Da quanto tempo la vostra azienda è certificata bio? Perché questa scelta?
Siamo ufficialmente bio dal 2010. Coltivare bio è uno dei tasselli di un progetto più ampio che ci vede impegnati come custodi, non sfruttatori dell’ambiente che ci ospita: il Parco Naturale del Conero. Vent’anni prima di certificare bio gestivamo già l’azienda secondo criteri di sostenibilità ambientale.
Ha incontrato difficoltà nella conduzione dell’azienda con metodo bio, soprattutto nel periodo di conversione?
Nessuna difficoltà, la certificazione ha formalizzato una prassi preesistente.
E per quanto riguarda le pratiche burocratiche? Rappresentano un problema? In che termini l’organismo di certificazione può fare la differenza in questa fase?
Certamente la burocrazia è una nota dolente, in particolar modo per la certificazione del biologico in cui, a mio parere, non tutta la documentazione richiesta è strettamente funzionale a garantire la tutela del consumatore. Ritengo si potrebbe lavorare seriamente per una razionalizzazione in questo senso. Per quanto riguarda la scelta dell’organismo di certificazione, nella prima fase ci siamo rivolti a un altro ente e, solo da qualche anno, a Valoritalia. Rivolgersi allo stesso organismo di controllo che ci seguiva nella parte del regolamentato ha senz’altro contribuito a snellire le operazioni della certificazione.
In merito al posizionamento sul mercato, la certificazione bio ha migliorato o peggiorato la situazione della sua azienda?
In questi diciannove anni di storia ci sono stati dei notevoli cambiamenti: il marchio bio sul vino, quando abbiamo iniziato, generava una certa diffidenza nel consumatore. Esisteva un preconcetto per cui l’etichetta bio, nel vino, rappresentasse una sorta di escamotage per far accettare vini difettosi in nome di una maggiore “naturalità”. Non ci siamo fatti intimidire perché il nostro progetto aveva una veduta più ampia ed eravamo sorretti, comunque, dalla sicurezza profonda che si potesse ottenere un prodotto biologico di ottima qualità. Col tempo le cose sono cambiate e oggi questa diffidenza si è notevolmente attenuata. I mercati esteri, poi, considerano la certificazione biologica come una conditio sine qua non…
Per quale motivo, a suo parere, le Marche sono tra le prime regioni, in termini di numero di aziende, a certificare bio in Italia?
Mi piace pensare che in questa regione il valore della tutela e del rispetto, non lo sfruttamento indiscriminato, siano alla base della relazione tra l’uomo e la terra.
A partire dalla sua esperienza, che futuro vede per l’agricoltura bio nelle Marche e in Italia?

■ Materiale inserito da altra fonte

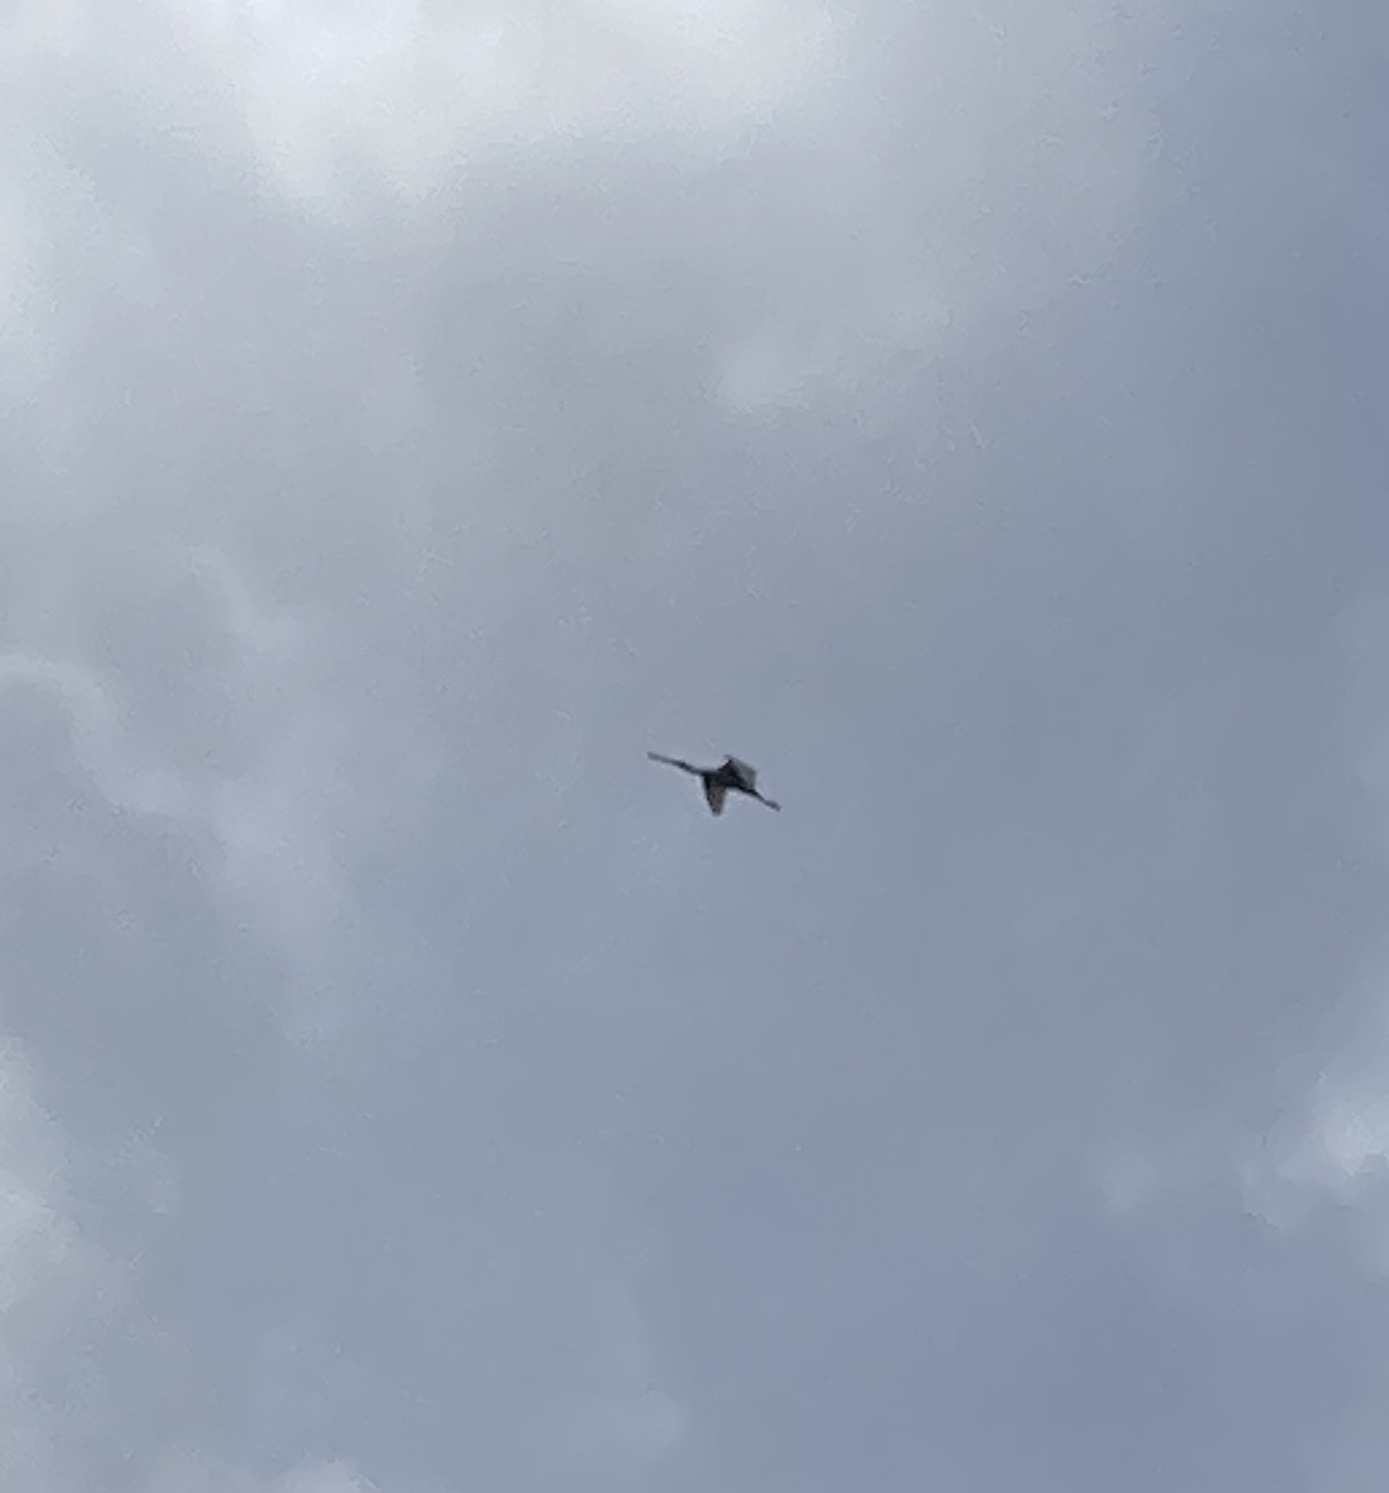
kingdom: Animalia
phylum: Chordata
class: Aves
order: Pelecaniformes
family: Threskiornithidae
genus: Platalea
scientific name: Platalea leucorodia
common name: Eurasian spoonbill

Penso che il numero di aziende biologiche sia destinato ad aumentare, anche per una forte richiesta del mercato.
Avete deciso di aderire al progetto IOF promosso da Valoritalia come azienda pilota. La scelta del biologico e un approccio di particolare apertura verso l’innovazione tecnologica possono, a suo parere, essere messe in relazione?
Gestire un’azienda a conduzione biologica richiede un particolare approccio organizzativo. Ad esempio, nell’agricoltura convenzionale una grande macchina sparge il trattamento in poco tempo su tutti i vigneti di un’azienda in tempi prestabiliti, senza fare distinzioni di sorta.
Nel biologico occorre valutare i tempi e le modalità con cui intervenire, senza l’uso di prodotti chimici di sintesi, naturalmente, in modo mai uniforme e con strumenti meno impattanti. Tutto ciò comporta una maggiore difficoltà di gestione. Non si tratta di tornare indietro e lavorare alla maniera degli antichi, lasciando semplicemente che la natura faccia il suo corso. Per ottenere dei buoni risultati occorre trovare strumenti alternativi e le nuove tecnologie possono rappresentare un ottimo supporto.